- **Problem to work on**: Write the next part of the comment thread on No Child Left Behind below, picking up after its last sentence.

- **Quoted text**:
By 2013-2014 most schools in America will be labeled "failing." Achieving perfection is certainly a noble goal to shoot for. However, labeling the entire school as a "failure" is misleading, and even disingenuous.

Here, the Fort Wayne Journal Gazette lays out some of the NCLB issues.

7 comments:

Anonymous said...

I propose a similar new law: "No Congressman Left Behind" whereby they will be required to make adequate progress towards being perfect [100%] after THEY take the ISTEP test.

Dr. Mark J. Stock said...

Your comment reminds me of an activity I did once to demonstrate the challenging materials our kids are expected to know.

I once gave public test samples from ISTEP to a local service club and asked them to take the test and I would grade them. No one would attempt it because they didn't want to be wrong. But when I asked them to guess what grade level the questions came from they all guessed 9th and 10th grade.

It was a 7th grade math test BEFORE the ISTEP test went up in difficulty.

Anonymous said...

NCLB is yet another example of our country's politicians using the educational system for political gain. The public school system is an easy target that politicians use to gain votes through their blustering rhetoric. They demean the sincere efforts of those who work diligently to teach our children.

I'm just the guy footin' the bill said...

I just love to hear all this hand wringing about NCLB. I'll take a little cheese with my whining, thank you.

Impeach Bush, repeal the NCLB act and I'm sure everything will be OK. That way everyone in education can go back to business as usual.

I do agree that NCLB is used for political gain. ISTA uses it for political gain. IAPSS uses it for political gain. Everybodys' doin' it, doin' it doin' it - political gain!

I can easily draw a parallel between the NCLB and the role the government plays in business to OSHA, the health department and just about any code enforcement department.

It is just about impossible to be in compliance with every state, local and federal law on the books. But business all work so darn hard!

Give me a break.

Is 100% attainment of NCLB an acheivable goal? Probably not.

Is significant improvement an acheivable goal? Not according the the JG article, but then I don't consider that newspaper a credible source at any level.

With a headline screaming the standard battle cry that is the trademark of the JG, this problem has a simple cause: not enough money for education!

I'm going to say again what I've said before. Any organization that can't get good employees (and get rid of bad ones) is going to turn out bad products.

- **Information provided**:
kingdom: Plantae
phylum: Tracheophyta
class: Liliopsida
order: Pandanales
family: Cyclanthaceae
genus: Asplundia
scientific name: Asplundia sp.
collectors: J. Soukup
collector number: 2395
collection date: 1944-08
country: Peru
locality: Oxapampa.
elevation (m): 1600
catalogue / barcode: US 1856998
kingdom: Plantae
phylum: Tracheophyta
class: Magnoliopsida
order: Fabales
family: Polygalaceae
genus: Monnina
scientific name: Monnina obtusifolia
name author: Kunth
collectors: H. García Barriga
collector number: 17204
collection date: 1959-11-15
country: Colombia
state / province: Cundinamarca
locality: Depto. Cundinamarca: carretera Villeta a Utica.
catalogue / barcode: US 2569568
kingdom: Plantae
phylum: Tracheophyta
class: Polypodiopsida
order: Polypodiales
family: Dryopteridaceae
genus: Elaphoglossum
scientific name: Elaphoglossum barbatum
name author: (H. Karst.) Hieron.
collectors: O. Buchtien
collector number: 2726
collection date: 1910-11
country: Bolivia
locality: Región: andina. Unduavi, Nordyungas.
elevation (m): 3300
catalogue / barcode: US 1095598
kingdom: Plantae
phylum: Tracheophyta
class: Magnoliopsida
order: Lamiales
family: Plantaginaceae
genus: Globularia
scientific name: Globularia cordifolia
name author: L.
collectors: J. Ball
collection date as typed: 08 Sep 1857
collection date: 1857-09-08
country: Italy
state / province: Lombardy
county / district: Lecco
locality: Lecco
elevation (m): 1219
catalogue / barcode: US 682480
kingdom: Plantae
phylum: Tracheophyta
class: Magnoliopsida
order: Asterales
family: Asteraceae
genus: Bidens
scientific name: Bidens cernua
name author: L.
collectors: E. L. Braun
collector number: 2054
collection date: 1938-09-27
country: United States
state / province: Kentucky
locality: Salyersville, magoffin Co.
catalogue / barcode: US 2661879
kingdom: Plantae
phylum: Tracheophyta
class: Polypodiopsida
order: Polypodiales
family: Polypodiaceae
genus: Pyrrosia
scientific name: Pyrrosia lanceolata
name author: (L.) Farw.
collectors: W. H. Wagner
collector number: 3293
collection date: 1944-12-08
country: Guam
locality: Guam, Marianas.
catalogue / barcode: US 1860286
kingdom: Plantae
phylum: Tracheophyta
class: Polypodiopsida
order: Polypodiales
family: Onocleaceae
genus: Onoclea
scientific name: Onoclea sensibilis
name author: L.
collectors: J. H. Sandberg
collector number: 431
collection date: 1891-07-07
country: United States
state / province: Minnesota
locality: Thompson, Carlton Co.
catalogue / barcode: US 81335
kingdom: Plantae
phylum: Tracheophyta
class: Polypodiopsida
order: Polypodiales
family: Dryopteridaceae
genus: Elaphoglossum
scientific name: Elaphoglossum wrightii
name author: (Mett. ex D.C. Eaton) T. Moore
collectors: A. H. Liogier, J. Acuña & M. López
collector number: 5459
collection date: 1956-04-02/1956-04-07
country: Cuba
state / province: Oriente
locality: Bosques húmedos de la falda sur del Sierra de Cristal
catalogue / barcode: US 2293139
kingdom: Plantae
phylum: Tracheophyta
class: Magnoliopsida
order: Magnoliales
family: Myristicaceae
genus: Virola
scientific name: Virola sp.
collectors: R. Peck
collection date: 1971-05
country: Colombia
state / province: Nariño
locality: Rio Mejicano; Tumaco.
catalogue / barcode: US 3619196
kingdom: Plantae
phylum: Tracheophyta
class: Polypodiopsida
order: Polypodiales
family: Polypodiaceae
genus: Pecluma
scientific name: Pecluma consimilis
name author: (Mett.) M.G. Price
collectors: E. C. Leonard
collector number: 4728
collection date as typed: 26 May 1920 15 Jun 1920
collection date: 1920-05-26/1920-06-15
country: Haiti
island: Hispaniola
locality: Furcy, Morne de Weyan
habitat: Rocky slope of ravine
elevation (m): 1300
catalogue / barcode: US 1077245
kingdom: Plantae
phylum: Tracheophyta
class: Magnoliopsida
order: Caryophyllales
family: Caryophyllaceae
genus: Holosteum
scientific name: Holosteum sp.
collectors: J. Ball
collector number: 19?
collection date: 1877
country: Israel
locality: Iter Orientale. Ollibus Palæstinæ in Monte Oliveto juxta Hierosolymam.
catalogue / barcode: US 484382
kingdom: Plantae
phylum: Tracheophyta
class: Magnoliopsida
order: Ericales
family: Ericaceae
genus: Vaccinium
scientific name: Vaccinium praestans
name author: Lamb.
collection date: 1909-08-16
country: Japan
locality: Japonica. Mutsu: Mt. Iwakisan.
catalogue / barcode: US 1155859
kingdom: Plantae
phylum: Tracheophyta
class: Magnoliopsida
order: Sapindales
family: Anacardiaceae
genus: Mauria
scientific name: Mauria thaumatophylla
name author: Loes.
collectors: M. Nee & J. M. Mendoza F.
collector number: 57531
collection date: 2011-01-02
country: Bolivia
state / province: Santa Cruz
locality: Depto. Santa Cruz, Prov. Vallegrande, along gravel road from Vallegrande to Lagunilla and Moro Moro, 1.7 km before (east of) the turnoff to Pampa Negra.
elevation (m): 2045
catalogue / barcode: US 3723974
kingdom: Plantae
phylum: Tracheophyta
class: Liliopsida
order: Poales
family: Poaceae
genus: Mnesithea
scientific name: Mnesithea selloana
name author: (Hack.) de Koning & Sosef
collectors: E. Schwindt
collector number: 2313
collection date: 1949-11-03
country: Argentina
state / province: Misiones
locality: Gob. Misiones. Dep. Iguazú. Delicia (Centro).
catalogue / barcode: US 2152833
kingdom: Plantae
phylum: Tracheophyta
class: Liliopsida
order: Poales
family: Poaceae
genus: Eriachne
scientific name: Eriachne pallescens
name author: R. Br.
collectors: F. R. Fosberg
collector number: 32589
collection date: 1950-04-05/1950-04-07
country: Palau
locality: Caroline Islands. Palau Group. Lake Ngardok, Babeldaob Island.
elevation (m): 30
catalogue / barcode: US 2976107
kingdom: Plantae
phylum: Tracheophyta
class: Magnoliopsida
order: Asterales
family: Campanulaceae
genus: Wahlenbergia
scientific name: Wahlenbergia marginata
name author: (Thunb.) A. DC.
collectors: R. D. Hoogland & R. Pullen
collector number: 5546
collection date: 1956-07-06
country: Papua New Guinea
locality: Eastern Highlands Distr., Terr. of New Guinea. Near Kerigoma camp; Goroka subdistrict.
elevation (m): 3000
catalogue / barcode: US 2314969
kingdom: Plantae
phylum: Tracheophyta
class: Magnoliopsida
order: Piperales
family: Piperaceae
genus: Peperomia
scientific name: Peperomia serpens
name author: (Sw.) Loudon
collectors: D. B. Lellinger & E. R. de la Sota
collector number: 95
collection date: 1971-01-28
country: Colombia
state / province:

- **Reply**:
An employer as large as a school corp that can't let ineffective people go will never be able to improve the quality of work done inside its walls. Is that really too hard to understand?

Management has a job to do. Thin the herd. It will up the quality of the finished product.

Dr. Mark J. Stock said...

Dear "footin.."

You say you agree that achieving 100% is probably NOT achievable. Then how can you support a law whose practical implementation is eventually designed to label all schools not achieving 100% a "failure?"

Since when did not achieving the impossible become synonymous with "failure?" When educators point out the unreasonableness of this they are accused of whining or being against accountability.

I am not against accountability, just unreasonableness.

As far as your business analogy to OSHA regs. That doesn't work well either. Schools have to follow all the same OSHA regs that businesses do. I am not aware of any Indiana code cites that exempt us from those. But I am well acquainted with the 1,500 page INDIANA SCHOOL LAWS AND RULES code book.

Also, I am not aware of any law requiring all departments in all businesses in the US to achieve their quality standards in 100% of their departments or the entire business is labeled a "failure" and ranked annually in the newspaper.

Anonymous said...

Education as usual produced the people who sent a man to the moon, created the personal computer, and launched the numerous other technological advances that have happened in the last 30 years. How did we ever accomplish these things without state and federally sponsored standaredized testing? Hmmm.

Anonymous said...

"Footin's" comments comparing education to the private sector is unrealistic. Private industry has some say about the "raw materials" it uses to produce its products. Public education takes all comers and must produce a finished product.